In this Dec. 14, 2015 photo, Jan Rutherdale and her daughter, Isabel Bush, ski past the Capitol. (Michael Penn | Juneau Empire File)

In this Dec. 14, 2015 photo, Jan Rutherdale and her daughter, Isabel Bush, ski past the Capitol. (Michael Penn | Juneau Empire File)

Sexual violence, capital move and the PFD: Here’s four of the most important pre-filed bills

Lawmakers prefile 40 bills ahead of session that starts next Tuesday

The 31st Legislative Session convenes next Tuesday, and more than 40 prefiled bills from the Alaska House and Senate were posted to Akleg.gov on Monday.

Juneau’s freshman class of legislators, all Democrats, have not filed any bills. Sen.-elect Jesse Kiehl, and Reps.-elect Sara Hannan and Andi Story will be sworn into office on Tuesday.

The lack of local input does not make the proposed legislation any less compelling, though. Two proposals would directly impact the legislative session and subsequently Juneau.

House Bill 2, introduced by Sutton Republican Rep. George Rauscher, would move the regular legislative sessions to the municipality of Anchorage and be held in the Legislative Information Office. And yes, Anchorage would be the new capital.
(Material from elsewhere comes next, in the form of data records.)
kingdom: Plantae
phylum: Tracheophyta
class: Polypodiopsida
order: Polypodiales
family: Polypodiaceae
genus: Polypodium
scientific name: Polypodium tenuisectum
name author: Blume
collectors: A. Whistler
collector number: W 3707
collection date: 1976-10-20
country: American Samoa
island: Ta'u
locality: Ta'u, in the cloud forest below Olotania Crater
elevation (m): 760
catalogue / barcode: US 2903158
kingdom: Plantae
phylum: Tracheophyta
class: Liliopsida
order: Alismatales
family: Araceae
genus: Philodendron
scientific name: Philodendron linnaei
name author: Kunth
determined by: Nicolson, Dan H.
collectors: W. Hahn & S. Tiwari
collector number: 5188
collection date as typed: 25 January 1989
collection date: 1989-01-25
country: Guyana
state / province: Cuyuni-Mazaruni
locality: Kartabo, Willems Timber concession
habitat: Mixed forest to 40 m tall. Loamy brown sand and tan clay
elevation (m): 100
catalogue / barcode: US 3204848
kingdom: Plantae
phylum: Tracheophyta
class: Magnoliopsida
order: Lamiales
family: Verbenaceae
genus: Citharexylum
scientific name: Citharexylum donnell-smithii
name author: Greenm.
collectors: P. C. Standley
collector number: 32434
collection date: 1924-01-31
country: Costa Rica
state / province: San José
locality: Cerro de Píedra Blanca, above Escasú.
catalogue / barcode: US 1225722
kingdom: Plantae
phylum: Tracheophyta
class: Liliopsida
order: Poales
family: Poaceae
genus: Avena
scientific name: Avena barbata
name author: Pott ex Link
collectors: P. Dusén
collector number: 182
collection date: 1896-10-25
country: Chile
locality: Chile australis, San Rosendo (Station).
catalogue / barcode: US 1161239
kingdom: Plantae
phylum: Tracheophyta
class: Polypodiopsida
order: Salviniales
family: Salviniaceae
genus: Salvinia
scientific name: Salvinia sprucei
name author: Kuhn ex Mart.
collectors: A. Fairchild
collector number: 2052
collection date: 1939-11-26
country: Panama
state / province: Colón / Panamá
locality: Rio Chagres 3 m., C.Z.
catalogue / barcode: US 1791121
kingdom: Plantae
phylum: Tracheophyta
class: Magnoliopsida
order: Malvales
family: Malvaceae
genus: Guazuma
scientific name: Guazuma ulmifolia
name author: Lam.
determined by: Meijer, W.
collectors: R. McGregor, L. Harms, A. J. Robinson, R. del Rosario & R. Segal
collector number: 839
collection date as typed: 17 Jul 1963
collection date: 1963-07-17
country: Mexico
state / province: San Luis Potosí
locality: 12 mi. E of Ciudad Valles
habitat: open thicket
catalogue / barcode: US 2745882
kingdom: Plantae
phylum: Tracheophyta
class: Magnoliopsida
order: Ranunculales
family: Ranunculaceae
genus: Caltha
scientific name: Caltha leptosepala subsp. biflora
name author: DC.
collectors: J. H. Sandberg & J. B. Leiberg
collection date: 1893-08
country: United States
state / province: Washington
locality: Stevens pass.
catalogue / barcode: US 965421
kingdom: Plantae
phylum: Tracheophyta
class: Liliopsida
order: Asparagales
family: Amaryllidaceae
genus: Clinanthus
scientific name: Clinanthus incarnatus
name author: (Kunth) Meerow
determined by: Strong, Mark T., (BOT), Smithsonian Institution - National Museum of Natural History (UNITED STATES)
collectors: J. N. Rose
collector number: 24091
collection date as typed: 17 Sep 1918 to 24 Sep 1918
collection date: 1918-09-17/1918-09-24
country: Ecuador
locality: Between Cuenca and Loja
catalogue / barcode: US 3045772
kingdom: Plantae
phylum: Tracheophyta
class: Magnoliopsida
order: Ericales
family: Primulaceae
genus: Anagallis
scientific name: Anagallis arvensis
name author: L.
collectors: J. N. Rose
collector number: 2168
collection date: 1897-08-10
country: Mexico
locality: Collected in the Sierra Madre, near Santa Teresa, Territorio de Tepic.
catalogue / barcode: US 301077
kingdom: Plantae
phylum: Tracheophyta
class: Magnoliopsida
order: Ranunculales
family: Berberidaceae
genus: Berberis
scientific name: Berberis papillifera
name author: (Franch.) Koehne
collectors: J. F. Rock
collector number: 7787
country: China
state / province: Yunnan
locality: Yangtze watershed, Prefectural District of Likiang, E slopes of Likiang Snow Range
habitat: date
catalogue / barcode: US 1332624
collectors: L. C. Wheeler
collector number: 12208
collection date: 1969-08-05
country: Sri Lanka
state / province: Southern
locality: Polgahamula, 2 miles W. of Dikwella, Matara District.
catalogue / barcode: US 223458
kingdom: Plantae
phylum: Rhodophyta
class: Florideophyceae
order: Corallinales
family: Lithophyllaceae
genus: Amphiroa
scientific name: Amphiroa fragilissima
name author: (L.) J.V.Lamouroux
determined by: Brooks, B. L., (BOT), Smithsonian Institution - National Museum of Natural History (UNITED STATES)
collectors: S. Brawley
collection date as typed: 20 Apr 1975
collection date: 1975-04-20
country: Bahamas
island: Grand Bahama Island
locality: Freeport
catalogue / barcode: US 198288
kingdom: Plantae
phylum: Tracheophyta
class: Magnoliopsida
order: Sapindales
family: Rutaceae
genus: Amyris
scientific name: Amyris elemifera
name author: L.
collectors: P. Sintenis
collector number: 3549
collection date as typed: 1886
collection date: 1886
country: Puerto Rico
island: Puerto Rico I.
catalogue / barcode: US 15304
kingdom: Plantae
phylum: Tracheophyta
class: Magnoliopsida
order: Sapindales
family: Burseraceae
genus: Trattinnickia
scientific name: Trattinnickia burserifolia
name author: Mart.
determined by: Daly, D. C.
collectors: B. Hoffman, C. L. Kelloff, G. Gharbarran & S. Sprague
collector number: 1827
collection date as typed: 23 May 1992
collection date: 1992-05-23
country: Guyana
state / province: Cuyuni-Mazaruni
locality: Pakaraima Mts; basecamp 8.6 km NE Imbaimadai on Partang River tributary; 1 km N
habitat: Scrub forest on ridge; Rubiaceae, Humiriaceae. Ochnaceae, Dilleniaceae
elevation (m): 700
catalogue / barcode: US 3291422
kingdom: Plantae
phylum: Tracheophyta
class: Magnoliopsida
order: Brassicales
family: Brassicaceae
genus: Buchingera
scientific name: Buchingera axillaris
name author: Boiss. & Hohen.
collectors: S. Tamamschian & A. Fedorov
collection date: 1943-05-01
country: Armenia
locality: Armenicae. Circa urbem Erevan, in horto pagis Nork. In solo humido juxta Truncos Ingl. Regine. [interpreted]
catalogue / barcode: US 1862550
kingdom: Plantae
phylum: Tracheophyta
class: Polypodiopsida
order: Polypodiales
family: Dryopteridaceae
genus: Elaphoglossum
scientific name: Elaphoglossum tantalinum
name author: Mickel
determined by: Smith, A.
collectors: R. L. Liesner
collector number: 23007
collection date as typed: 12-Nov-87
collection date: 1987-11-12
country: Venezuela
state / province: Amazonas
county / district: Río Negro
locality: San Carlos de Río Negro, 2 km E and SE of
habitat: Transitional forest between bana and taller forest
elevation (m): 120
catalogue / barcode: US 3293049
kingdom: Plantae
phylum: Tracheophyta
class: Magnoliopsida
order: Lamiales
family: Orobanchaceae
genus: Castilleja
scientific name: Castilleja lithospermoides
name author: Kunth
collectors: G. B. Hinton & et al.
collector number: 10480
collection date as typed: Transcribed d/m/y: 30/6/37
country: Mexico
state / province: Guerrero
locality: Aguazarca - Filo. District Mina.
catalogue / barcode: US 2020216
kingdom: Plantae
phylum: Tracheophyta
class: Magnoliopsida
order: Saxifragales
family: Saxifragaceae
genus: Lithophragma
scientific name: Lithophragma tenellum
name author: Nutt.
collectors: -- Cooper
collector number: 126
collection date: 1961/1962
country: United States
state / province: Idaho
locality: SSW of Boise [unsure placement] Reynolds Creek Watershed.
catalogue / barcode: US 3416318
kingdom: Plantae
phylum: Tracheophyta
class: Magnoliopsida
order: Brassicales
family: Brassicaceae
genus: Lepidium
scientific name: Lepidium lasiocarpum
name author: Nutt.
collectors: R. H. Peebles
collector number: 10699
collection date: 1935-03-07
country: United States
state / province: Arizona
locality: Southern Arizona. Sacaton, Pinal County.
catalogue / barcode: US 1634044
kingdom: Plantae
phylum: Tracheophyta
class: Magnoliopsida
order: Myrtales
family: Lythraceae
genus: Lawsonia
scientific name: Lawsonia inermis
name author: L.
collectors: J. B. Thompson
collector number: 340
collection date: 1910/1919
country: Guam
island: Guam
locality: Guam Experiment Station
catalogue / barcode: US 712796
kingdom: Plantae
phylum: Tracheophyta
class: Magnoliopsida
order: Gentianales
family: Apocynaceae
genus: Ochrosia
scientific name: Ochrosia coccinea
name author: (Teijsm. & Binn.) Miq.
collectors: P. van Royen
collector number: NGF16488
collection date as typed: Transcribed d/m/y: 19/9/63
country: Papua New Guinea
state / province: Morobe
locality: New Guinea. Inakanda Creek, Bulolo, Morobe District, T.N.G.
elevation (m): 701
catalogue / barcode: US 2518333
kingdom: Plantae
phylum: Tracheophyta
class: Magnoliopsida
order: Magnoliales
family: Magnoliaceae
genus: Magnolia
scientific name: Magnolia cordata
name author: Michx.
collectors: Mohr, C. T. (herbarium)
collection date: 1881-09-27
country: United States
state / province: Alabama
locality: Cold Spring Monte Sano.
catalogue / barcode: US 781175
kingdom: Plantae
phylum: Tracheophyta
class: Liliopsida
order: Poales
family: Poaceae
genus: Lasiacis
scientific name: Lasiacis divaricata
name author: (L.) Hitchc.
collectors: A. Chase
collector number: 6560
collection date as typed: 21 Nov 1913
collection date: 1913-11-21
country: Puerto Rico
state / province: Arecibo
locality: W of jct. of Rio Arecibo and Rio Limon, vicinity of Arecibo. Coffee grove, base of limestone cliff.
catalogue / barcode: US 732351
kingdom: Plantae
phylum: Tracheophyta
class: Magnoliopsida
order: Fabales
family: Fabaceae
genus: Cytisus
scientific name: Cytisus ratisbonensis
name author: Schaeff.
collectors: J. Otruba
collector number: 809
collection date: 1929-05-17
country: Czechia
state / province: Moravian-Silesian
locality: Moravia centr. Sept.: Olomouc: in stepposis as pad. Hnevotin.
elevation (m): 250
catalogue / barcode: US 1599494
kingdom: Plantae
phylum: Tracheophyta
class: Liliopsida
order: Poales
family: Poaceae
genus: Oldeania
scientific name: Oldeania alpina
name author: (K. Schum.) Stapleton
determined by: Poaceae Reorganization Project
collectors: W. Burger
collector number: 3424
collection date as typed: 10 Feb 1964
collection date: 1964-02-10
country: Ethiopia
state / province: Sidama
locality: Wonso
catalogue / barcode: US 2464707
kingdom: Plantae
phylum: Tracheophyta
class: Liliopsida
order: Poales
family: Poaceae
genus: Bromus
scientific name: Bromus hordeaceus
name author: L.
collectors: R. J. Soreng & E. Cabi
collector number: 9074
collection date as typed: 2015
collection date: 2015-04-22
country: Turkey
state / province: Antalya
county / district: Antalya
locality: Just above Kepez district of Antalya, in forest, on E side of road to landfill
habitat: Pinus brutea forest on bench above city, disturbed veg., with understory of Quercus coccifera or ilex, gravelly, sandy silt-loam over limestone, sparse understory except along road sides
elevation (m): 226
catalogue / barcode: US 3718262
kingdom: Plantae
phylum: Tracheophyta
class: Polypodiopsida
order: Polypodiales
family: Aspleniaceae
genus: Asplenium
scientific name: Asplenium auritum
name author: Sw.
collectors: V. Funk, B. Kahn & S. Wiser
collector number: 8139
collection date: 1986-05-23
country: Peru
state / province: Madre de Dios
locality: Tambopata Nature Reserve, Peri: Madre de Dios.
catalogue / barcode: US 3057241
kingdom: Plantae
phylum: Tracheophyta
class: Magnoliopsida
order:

HB 2 would allow for special sessions to be held anywhere in the state, with the governor making that location official by way of proclamation.

Kiehl laughed at the idea.

“Unfortunately, some bad ideas don’t seem to go away. When you run the numbers it has never made sense,” Kiehl said of moving the capital to Anchorage.

House Joint Resolution 2, introduced by Rep. Matt Claman, proposes to limit the legislative session to a 90 days by way of an amendment to the Alaska Constitution. The Anchorage Democrat believes this could save this state money and limit what he calls “personal legislation” or non-essential legislation.

Voters approved a 90-day session in 2006, and that took effect in 2008. However, the 90-day session deadline has been missed and ignored during the last decade. That’s because the Alaska Constitution limits the session to 120 days and the Alaska Constitution is the final authority on the matter.

Sexual violence

Legislators are taking aim at Alaska’s notorious sexual violence problem too.

Senate Bill 12, introduced by Republican Sen. Peter Micciche of Soldotna, would tighten up Alaska’s criminal code where sexual assault is concerned. According to a release from Micciche’s office, the bill would close the “Schneider Loophole,” which refers to the Justin Schneider case in Anchorage.

Schneider strangled a woman until she passed out and then he ejaculated on her. He pleaded guilty to a single felony charge and served no additional jail time. His crime fell outside the criminal code’s definition of sexual assault and he walked out of court with no jail time. The Schneider case ignited outrage throughout the state.

Micciche’s bill would classify unwanted contact with semen as sexual assault. It would also disqualify a person’s time spent on an ankle bracelet or other electronic monitoring device as a credit toward time served for a sexual assault conviction. The bill would also add more gravity to strangling a victim to the point of unconsciousness, by reclassifying this charge as first-degree assault.

Sen.-elect Scott Kawasaki, a Fairbanks Democrat, introduced Senate Bill 3 to update Alaska’s harassment laws. Among the proposed changes is reclassifying harassment in the first degree to a class C felony. This is currently a misdemeanor, and it is one of the charges that were dropped in Schneider’s plea deal.

The bill would add a new aggravated factor which can add to a defendant’s sentence — if the “defendant committed the offense for the defendant’s sexual gratification” — to non-sexual assault felonies too.

Alaska Permanent Fund Dividend

Sen. Bill Wielechowski, D-Anchorage, has produced two pieces of legislation to protect the Alaska Permanent Fund Dividend formula through Alaska Constitutional amendments. This would require a two-thirds vote majority from both houses.

His Senate Bill 13 would provide a supplemental dividend check amounting to about $3,740. Wielechowski sees this as back pay for the dividends that were cut down to $1,100 and $1,600 in 2017 and 2018, respectively. To qualify for this supplemental dividend, an Alaskan must have received their 2016, 2017, or 2018 dividend and also qualify for the 2019 dividend.